Is That You, Bugs?

by Jack Swenson

I should have known better. It was a bad idea to start up with a woman married to an Italian. I don't know what Coco's nationality was; I think she was from the moon. Coco was a ditz, but she had qualities that I admired. She was friendly and free with her favors. She was also very pretty.

Never dip your pen in the company ink, I have been told, but I couldn't help myself. I was twitterpated. How about a drink after work? Okay. Wanna go back to my apartment and see my etchings? Don't mind if I do.

Poor kid. She didn't mean to leave my business card on her kitchen counter next to the telephone. It was a mistake. The next thing I know there is a loud pounding on the door. I get out of bed, put on my pants, and peer out the peephole in the door. It's a man wearing a black fedora. I open the door and stand there hanging my head.
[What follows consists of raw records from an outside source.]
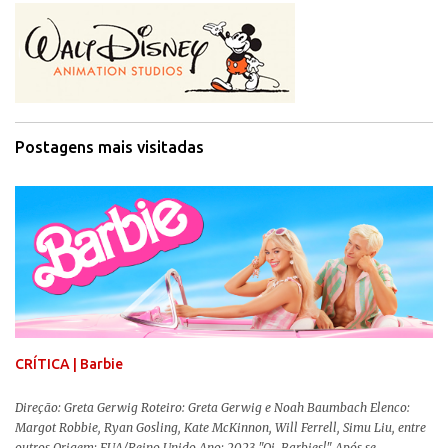
Postagens mais visitadas
CRÍTICA | Barbie
Direção: Greta Gerwig Roteiro: Greta Gerwig e Noah Baumbach Elenco:
Margot Robbie, Ryan Gosling, Kate McKinnon, Will Ferrell, Simu Liu, entre
outros Origem: EUA/Reino Unido Ano: 2023 "Oi, Barbies!" Após se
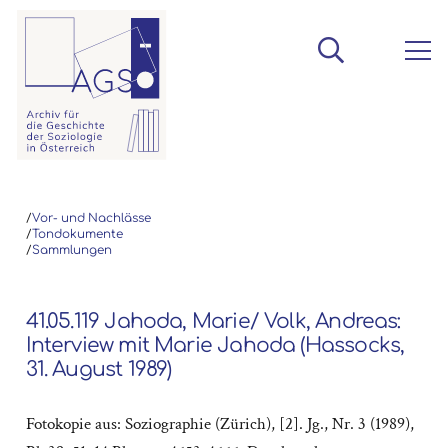
/
Vor- und Nachlässe
/
Tondokumente
/
Sammlungen
41.05.119 Jahoda, Marie/ Volk, Andreas:
Interview mit Marie Jahoda (Hassocks,
31. August 1989)
Fotokopie aus: Soziographie (Zürich), [2]. Jg., Nr. 3 (1989),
Coco's wearing one of my shirts when she comes out of the bedroom. She sits down and lights a cigarette. She looks off into the middle distance. "Well, well. Ain't this cozy?" her husband says.
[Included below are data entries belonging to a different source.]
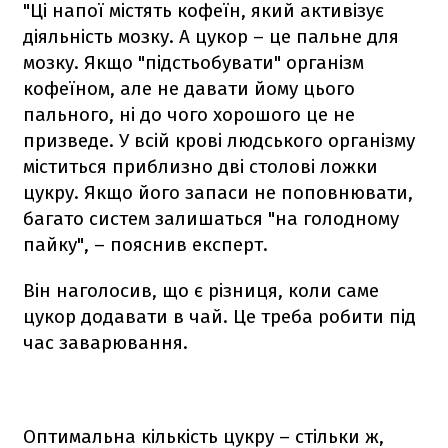
"Ці напої містять кофеїн, який активізує
діяльність мозку. А цукор – це пальне для
мозку. Якщо "підстьобувати" організм
кофеїном, але не давати йому цього
пального, ні до чого хорошого це не
призведе. У всій крові людського організму
міститься приблизно дві столові ложки
цукру. Якщо його запаси не поповнювати,
багато систем залишаться "на голодному
пайку", – пояснив експерт.
Він наголосив, що є різниця, коли саме
цукор додавати в чай. Це треба робити під
час заварювання.
Оптимальна кількість цукру – стільки ж,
I apologize. No, that's not what I do. I grovel. Mea culpa, mea culpa. "You want her, she's yours!" her husband says. He walks out banging the door behind him. Coco and I look at each other. She shrugs.

The next day she calls me and tells me that Rico (that's her husband's name, I swear) threatened violence, but she talked him out of it. Then she told me how he found us. "Sorry," she said. Don't worry about it, I said. These things happen. Everyone makes mistakes.